The threat which the falling crude oil prices and other commodities pose on the value of the Naira, would be the reason why inflation will skyrocket as CBN may not be able to continue to defend its value in the days ahead, researchers at Cordros Capital argued.
“For the next few months, the recent precipitous decline in crude oil prices, which now questions the CBN’s ability to keep the naira range-bound, poses a fresh upside risk to both the core and food baskets, and by extension, the headline inflation”, Cordros stated.
Though experts said they would expect the apex bank to defend the naira at all cost, they are uncertain if that will be possible in the present economic situation orchestrated by the raving Covid-19 pandemic which has badly hit prices of commodities especially oil in the world market.
“We expect the CBN to explore all available options, including ‘gun-boat’ tactics, to defend the currency. However, we believe that the lack of substantial fiscal buffers and foreign investors continued aversion towards naira assets, will eventually force the CBN to re-price the currency should oil price sustain its downward spiral”, a report published by the firm disclosed.
The report stated further that: “Assuming, the border remains shut through 2020 and the proposed electricity price hike is implemented in April; we expect inflation to hit 15.89per cent in December, and average 13.21per cent over 2020FY. However, currency devaluation is now the key upside risk to our forecast.
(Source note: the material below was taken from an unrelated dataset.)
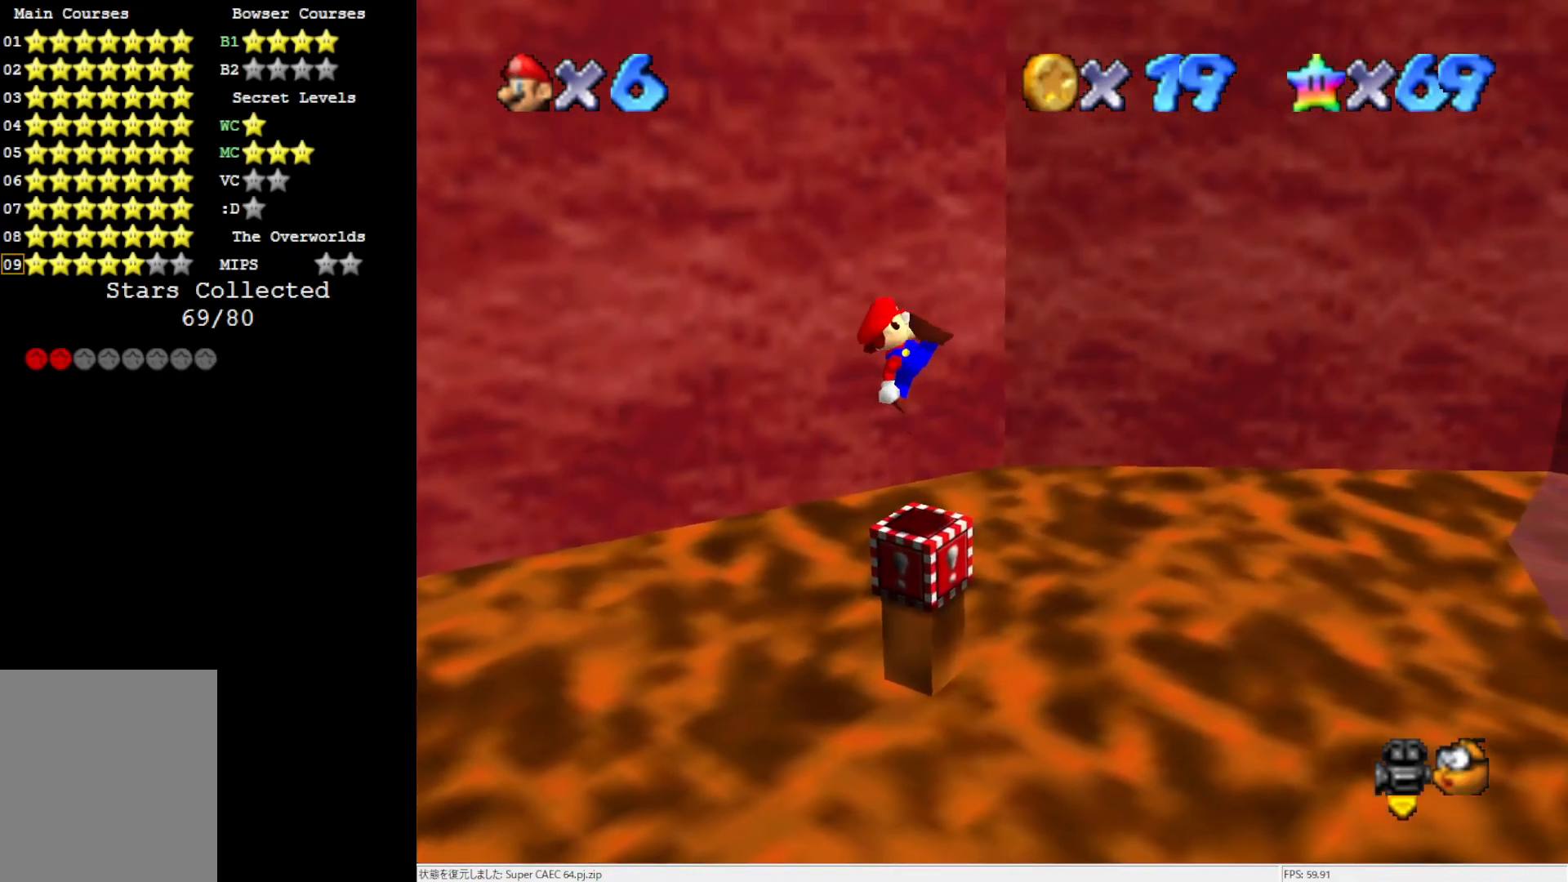
{"buttons": ["A"], "left_stick": "left", "events": [[283, "A", "down"], [283, "left_stick", "left"]]}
On our estimates, 10per cent devaluation will move the naira closer to its fair value.”
But the CBN’s monthly Business Expectations Survey (BES) does not agree with the position of Cordros as it said surveyed firms expect the average inflation rate in the next six months and the next twelve months to stand at 11.66 and 11.75 percent, respectively.
Border Closure Impact Wanes
According to Cordros Capital, the impact of border closure on inflation has diminished significantly as the first slower pace of price growth was witnessed in February, seven months after the closure of land borders in Africa’s biggest economy.
“Though in line with our expectations, the magnitude of the price increase was somewhat slower than our initial thoughts. Pointedly, the headline month-on-month number moderated by 8bps, the first slower pace of price growth witnessed since the announcement of the closure of the land border in August 2019. The key takeaway for us is that the initial reaction from border closure-induced price hikes appears to have dissipated. To underscore the preceding, the headline month-on-month print of 0.79per cent was 41bps below the five-year historical average for the month of February, supporting the view that the impact of tighter market supply, occasioned by the border closure, has thinned out.”
Review
Food inflation notched higher to 14.90per cent in the review period, owing to an unfavourable base from the prior year. According to the National Bureau of Statistics (NBS), the highest increases were recorded in the prices of bread and cereals, fish, meat, vegetables, and oils and fats. Compared with the situation in the previous month, food inflation moderated by 12bps to 0.87 percent month on month in February.